= Plotius Firmus =

Roman knight and senator (fl. 1st century AD)

Plotius Firmus (fl. 1st century AD) was a Roman knight and senator who flourished in the sixties of the first century AD. He started his career in the army as a simple soldier, and in 69 AD, during the reign of Galba he was praefectus vigilum in Rome, helping Otho to oust the emperor. After Galba's seizure of power, he was acclaimed by the soldiers praefectus praetorio, and remained quite popular with the military. After Otho's defeat at Bedriacum he encouraged the depressed Emperor who wanted to quit his power to persevere. Despite that, Otho killed himself, and Plotius found him in his chamber lying in his blood.After the suicide of his patron, Plotius tried to rapproach himself with Vitellius, but was prevented to do that by his soldiers. It cannot be excluded that he managed to be pardoned later, but after the end of the 69 AD crisis there are two possible hypotheses: he could either have been the adoptive father or father of C. Tullius Capito Pomponianus Plotius Firmus, or under Vespasian he could have been adopted by the senator Gaius Tullius Capito Pomponianus, taking himself the name Gaius Tullius Capito Pomponianus Plotius Firmus. Thereby he gained entry into the ordo senatorius, and was immediately sent to the military district of Numidia as legate of the Legio III Augusta.

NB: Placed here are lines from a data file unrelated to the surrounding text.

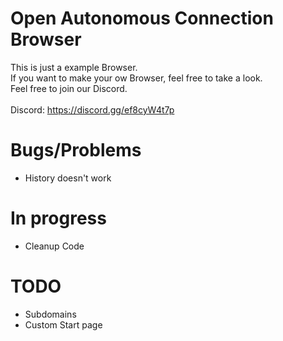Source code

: # Open Autonomous Connection Browser

This is just a example Browser.<br />
If you want to make your ow Browser, feel free to take a look.<br />
Feel free to join our Discord.
<br />
<br />
Discord: https://discord.gg/ef8cyW4t7p

# Bugs/Problems
- History doesn't work
# In progress
- Cleanup Code
# TODO
- Subdomains
- Custom Start page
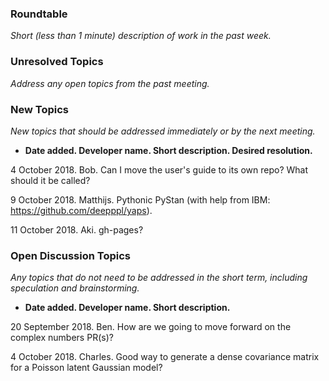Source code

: ### Roundtable
_Short (less than 1 minute) description of work in the past week._

### Unresolved Topics
_Address any open topics from the past meeting._

### New Topics
_New topics that should be addressed immediately or by the next
meeting._

* __Date added. Developer name.  Short description.  Desired resolution.__

4 October 2018. Bob.  Can I move the user's guide to its own repo?  What should it be called?

9 October 2018. Matthijs. Pythonic PyStan (with help from IBM: https://github.com/deepppl/yaps).

11 October 2018. Aki. gh-pages?

### Open Discussion Topics

_Any topics that do not need to be addressed in the short term,
including speculation and brainstorming._

* __Date added. Developer name.  Short description.__

20 September 2018.  Ben.  How are we going to move forward on the complex numbers PR(s)?

4 October 2018. Charles. Good way to generate a dense covariance matrix for a Poisson latent Gaussian model?

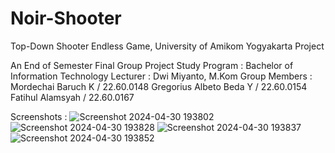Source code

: # Noir-Shooter
Top-Down Shooter Endless Game, University of Amikom Yogyakarta Project

An End of Semester Final Group Project
Study Program : Bachelor of Information Technology
Lecturer : Dwi Miyanto, M.Kom
Group Members :
Mordechai Baruch K / 22.60.0148
Gregorius Albeto Beda Y / 22.60.0154
Fatihul Alamsyah / 22.60.0167


Screenshots : 
![Screenshot 2024-04-30 193802](https://github.com/Suram-Studio/Noir-Shooter/assets/88970246/af0479dc-8c5a-4ae6-921f-b57d438a2720)
![Screenshot 2024-04-30 193828](https://github.com/Suram-Studio/Noir-Shooter/assets/88970246/79903980-2814-4139-aab8-2969fa2bff76)
![Screenshot 2024-04-30 193837](https://github.com/Suram-Studio/Noir-Shooter/assets/88970246/07e5e60e-f44e-44e4-9fbb-3dd451506773)
![Screenshot 2024-04-30 193852](https://github.com/Suram-Studio/Noir-Shooter/assets/88970246/70644631-b283-4453-813e-25009962e598)

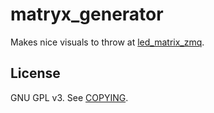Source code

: # matryx_generator

Makes nice visuals to throw at
[led_matrix_zmq](https://github.com/Knifa/led_matrix_zmq).

## License

GNU GPL v3. See [COPYING](COPYING).
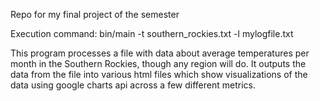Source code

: Repo for my final project of the semester

Execution command: bin/main -t southern_rockies.txt -l mylogfile.txt

This program processes a file with data about average temperatures per month in the Southern Rockies, though any region will do. It outputs the data from the file into various html files which show visualizations of the data using google charts api across a few different metrics. 
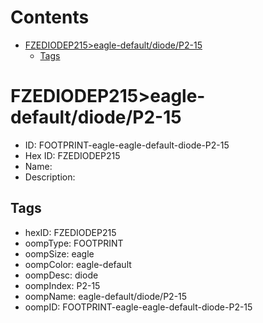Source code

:



Contents
========

* [FZEDIODEP215>eagle-default/diode/P2-15](#fzediodep215eagle-defaultdiodep2-15)
	* [Tags](#tags)

# FZEDIODEP215>eagle-default/diode/P2-15

- ID: FOOTPRINT-eagle-eagle-default-diode-P2-15
- Hex ID: FZEDIODEP215
- Name: 
- Description: 

## Tags

- hexID: FZEDIODEP215
- oompType: FOOTPRINT
- oompSize: eagle
- oompColor: eagle-default
- oompDesc: diode
- oompIndex: P2-15
- oompName: eagle-default/diode/P2-15
- oompID: FOOTPRINT-eagle-eagle-default-diode-P2-15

In 84, he was appointed consul suffectus for the nundinum from September to October 84.

==Sources==
- Justinus Klass: Plotius 2. In: Paulys Realencyclopädie der classischen Altertumswissenschaft (RE). Vol. XXI,1, Stuttgart 1951, p. 592–593
- Paul Gallivan, "The Fasti for A. D. 70–96", Classical Quarterly, 31, 1981, pp. 190, 197, 216.